• What to produce: Go through the listing below. Copy each line that has the string "text".

◇ ◇ ◇

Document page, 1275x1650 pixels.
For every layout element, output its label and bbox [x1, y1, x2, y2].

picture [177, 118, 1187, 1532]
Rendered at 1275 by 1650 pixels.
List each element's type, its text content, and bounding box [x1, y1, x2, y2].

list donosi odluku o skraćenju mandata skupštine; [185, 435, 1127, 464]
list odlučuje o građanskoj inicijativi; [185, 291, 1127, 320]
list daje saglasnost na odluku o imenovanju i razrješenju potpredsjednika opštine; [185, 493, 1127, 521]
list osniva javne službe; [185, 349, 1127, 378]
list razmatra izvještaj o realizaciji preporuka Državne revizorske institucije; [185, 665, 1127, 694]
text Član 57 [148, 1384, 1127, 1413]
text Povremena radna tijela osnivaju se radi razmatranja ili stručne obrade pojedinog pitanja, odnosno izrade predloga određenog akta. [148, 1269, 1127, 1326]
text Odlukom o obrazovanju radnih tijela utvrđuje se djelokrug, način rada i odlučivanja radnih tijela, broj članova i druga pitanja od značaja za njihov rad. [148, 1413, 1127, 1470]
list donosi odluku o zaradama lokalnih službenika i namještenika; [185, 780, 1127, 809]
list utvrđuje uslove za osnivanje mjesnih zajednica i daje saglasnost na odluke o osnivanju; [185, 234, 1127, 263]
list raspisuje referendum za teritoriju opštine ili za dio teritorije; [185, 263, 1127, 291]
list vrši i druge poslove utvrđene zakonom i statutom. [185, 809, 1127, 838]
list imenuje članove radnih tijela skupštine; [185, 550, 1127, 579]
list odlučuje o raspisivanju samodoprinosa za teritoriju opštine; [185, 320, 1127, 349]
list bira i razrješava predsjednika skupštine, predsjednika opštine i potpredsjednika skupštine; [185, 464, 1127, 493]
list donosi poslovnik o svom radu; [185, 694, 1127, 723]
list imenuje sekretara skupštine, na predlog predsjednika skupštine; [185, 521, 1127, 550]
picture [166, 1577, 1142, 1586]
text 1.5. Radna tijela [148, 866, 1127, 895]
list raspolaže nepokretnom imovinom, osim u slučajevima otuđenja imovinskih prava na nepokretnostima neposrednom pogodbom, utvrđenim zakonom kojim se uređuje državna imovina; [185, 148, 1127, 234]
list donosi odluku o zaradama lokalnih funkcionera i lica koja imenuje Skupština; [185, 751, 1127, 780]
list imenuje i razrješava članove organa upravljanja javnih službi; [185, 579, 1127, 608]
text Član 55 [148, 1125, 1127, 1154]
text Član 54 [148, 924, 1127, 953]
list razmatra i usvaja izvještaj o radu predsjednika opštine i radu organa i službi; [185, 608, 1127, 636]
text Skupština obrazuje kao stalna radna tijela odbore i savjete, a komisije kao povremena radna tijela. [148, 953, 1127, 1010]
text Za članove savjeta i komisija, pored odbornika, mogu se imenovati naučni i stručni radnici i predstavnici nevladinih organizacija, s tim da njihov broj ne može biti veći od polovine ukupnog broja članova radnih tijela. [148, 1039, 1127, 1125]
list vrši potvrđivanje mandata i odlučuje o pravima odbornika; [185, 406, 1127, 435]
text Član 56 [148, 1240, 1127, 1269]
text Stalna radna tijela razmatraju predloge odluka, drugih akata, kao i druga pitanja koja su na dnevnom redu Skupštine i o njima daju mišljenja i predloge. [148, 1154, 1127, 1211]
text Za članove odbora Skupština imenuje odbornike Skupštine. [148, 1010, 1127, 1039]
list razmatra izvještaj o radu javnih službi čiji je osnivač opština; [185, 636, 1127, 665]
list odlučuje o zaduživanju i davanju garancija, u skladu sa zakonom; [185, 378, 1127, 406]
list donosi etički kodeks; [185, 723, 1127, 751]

◇ ◇ ◇

• Task solution:
List each element's type, its text content, and bounding box [x1, y1, x2, y2].
text Član 57 [148, 1384, 1127, 1413]
text Povremena radna tijela osnivaju se radi razmatranja ili stručne obrade pojedinog pitanja, odnosno izrade predloga određenog akta. [148, 1269, 1127, 1326]
text Odlukom o obrazovanju radnih tijela utvrđuje se djelokrug, način rada i odlučivanja radnih tijela, broj članova i druga pitanja od značaja za njihov rad. [148, 1413, 1127, 1470]
text 1.5. Radna tijela [148, 866, 1127, 895]
text Član 55 [148, 1125, 1127, 1154]
text Član 54 [148, 924, 1127, 953]
text Skupština obrazuje kao stalna radna tijela odbore i savjete, a komisije kao povremena radna tijela. [148, 953, 1127, 1010]
text Za članove savjeta i komisija, pored odbornika, mogu se imenovati naučni i stručni radnici i predstavnici nevladinih organizacija, s tim da njihov broj ne može biti veći od polovine ukupnog broja članova radnih tijela. [148, 1039, 1127, 1125]
text Član 56 [148, 1240, 1127, 1269]
text Stalna radna tijela razmatraju predloge odluka, drugih akata, kao i druga pitanja koja su na dnevnom redu Skupštine i o njima daju mišljenja i predloge. [148, 1154, 1127, 1211]
text Za članove odbora Skupština imenuje odbornike Skupštine. [148, 1010, 1127, 1039]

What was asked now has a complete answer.